REQUIRED WORK:
Rewrite the data below line for line, putting "Presidente" wherever "Chairman" occurs and leaving everything else unchanged.

++++ THE DATA ++++

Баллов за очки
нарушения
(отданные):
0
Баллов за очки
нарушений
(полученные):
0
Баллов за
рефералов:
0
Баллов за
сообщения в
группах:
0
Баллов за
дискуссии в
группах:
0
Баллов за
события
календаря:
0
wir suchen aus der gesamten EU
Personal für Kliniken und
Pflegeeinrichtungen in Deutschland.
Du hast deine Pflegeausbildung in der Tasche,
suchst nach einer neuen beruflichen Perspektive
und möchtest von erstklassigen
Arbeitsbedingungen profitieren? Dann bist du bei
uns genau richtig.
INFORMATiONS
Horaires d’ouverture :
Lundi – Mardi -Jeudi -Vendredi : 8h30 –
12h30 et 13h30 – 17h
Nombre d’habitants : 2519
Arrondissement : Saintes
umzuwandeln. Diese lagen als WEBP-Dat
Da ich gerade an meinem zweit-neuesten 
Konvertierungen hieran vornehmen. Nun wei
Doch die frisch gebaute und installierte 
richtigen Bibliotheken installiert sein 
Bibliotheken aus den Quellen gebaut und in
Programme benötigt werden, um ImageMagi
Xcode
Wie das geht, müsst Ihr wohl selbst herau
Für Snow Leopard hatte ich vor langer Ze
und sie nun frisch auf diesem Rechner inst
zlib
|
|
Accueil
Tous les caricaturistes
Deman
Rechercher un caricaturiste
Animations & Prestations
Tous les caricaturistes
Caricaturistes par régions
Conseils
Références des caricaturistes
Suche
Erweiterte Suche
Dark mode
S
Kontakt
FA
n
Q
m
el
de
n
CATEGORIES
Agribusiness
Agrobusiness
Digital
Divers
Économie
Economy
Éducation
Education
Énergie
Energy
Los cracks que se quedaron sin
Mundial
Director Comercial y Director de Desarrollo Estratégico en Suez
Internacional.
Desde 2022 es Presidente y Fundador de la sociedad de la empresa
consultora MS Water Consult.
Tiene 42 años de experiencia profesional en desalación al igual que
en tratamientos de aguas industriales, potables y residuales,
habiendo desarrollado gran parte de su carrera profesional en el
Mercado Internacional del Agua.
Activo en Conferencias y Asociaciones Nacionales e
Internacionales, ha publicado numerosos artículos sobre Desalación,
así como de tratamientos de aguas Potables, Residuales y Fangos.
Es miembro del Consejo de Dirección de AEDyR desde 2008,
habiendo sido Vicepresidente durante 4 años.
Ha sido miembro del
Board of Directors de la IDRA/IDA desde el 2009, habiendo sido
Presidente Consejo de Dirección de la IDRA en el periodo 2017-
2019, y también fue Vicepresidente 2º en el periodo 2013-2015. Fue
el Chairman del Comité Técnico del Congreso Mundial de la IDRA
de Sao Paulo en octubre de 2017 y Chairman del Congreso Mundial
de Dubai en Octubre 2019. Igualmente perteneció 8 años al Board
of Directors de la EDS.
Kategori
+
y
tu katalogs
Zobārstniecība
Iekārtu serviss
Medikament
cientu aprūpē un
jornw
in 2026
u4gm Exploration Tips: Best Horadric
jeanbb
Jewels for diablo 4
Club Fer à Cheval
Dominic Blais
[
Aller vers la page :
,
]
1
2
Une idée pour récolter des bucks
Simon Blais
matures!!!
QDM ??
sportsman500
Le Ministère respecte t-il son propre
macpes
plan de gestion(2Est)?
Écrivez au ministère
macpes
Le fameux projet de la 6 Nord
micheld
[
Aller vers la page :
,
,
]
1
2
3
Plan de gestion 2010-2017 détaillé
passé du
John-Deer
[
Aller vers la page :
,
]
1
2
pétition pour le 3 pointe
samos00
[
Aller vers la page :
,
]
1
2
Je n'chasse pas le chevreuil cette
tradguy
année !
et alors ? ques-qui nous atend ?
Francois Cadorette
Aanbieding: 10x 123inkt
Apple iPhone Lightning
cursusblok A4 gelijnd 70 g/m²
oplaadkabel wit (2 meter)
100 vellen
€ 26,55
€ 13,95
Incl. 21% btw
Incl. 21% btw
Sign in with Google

++++

ANSWER TO THE EXERCISE:
Баллов за очки
нарушения
(отданные):
0
Баллов за очки
нарушений
(полученные):
0
Баллов за
рефералов:
0
Баллов за
сообщения в
группах:
0
Баллов за
дискуссии в
группах:
0
Баллов за
события
календаря:
0
wir suchen aus der gesamten EU
Personal für Kliniken und
Pflegeeinrichtungen in Deutschland.
Du hast deine Pflegeausbildung in der Tasche,
suchst nach einer neuen beruflichen Perspektive
und möchtest von erstklassigen
Arbeitsbedingungen profitieren? Dann bist du bei
uns genau richtig.
INFORMATiONS
Horaires d’ouverture :
Lundi – Mardi -Jeudi -Vendredi : 8h30 –
12h30 et 13h30 – 17h
Nombre d’habitants : 2519
Arrondissement : Saintes
umzuwandeln. Diese lagen als WEBP-Dat
Da ich gerade an meinem zweit-neuesten 
Konvertierungen hieran vornehmen. Nun wei
Doch die frisch gebaute und installierte 
richtigen Bibliotheken installiert sein 
Bibliotheken aus den Quellen gebaut und in
Programme benötigt werden, um ImageMagi
Xcode
Wie das geht, müsst Ihr wohl selbst herau
Für Snow Leopard hatte ich vor langer Ze
und sie nun frisch auf diesem Rechner inst
zlib
|
|
Accueil
Tous les caricaturistes
Deman
Rechercher un caricaturiste
Animations & Prestations
Tous les caricaturistes
Caricaturistes par régions
Conseils
Références des caricaturistes
Suche
Erweiterte Suche
Dark mode
S
Kontakt
FA
n
Q
m
el
de
n
CATEGORIES
Agribusiness
Agrobusiness
Digital
Divers
Économie
Economy
Éducation
Education
Énergie
Energy
Los cracks que se quedaron sin
Mundial
Director Comercial y Director de Desarrollo Estratégico en Suez
Internacional.
Desde 2022 es Presidente y Fundador de la sociedad de la empresa
consultora MS Water Consult.
Tiene 42 años de experiencia profesional en desalación al igual que
en tratamientos de aguas industriales, potables y residuales,
habiendo desarrollado gran parte de su carrera profesional en el
Mercado Internacional del Agua.
Activo en Conferencias y Asociaciones Nacionales e
Internacionales, ha publicado numerosos artículos sobre Desalación,
así como de tratamientos de aguas Potables, Residuales y Fangos.
Es miembro del Consejo de Dirección de AEDyR desde 2008,
habiendo sido Vicepresidente durante 4 años.
Ha sido miembro del
Board of Directors de la IDRA/IDA desde el 2009, habiendo sido
Presidente Consejo de Dirección de la IDRA en el periodo 2017-
2019, y también fue Vicepresidente 2º en el periodo 2013-2015. Fue
el Presidente del Comité Técnico del Congreso Mundial de la IDRA
de Sao Paulo en octubre de 2017 y Presidente del Congreso Mundial
de Dubai en Octubre 2019. Igualmente perteneció 8 años al Board
of Directors de la EDS.
Kategori
+
y
tu katalogs
Zobārstniecība
Iekārtu serviss
Medikament
cientu aprūpē un
jornw
in 2026
u4gm Exploration Tips: Best Horadric
jeanbb
Jewels for diablo 4
Club Fer à Cheval
Dominic Blais
[
Aller vers la page :
,
]
1
2
Une idée pour récolter des bucks
Simon Blais
matures!!!
QDM ??
sportsman500
Le Ministère respecte t-il son propre
macpes
plan de gestion(2Est)?
Écrivez au ministère
macpes
Le fameux projet de la 6 Nord
micheld
[
Aller vers la page :
,
,
]
1
2
3
Plan de gestion 2010-2017 détaillé
passé du
John-Deer
[
Aller vers la page :
,
]
1
2
pétition pour le 3 pointe
samos00
[
Aller vers la page :
,
]
1
2
Je n'chasse pas le chevreuil cette
tradguy
année !
et alors ? ques-qui nous atend ?
Francois Cadorette
Aanbieding: 10x 123inkt
Apple iPhone Lightning
cursusblok A4 gelijnd 70 g/m²
oplaadkabel wit (2 meter)
100 vellen
€ 26,55
€ 13,95
Incl. 21% btw
Incl. 21% btw
Sign in with Google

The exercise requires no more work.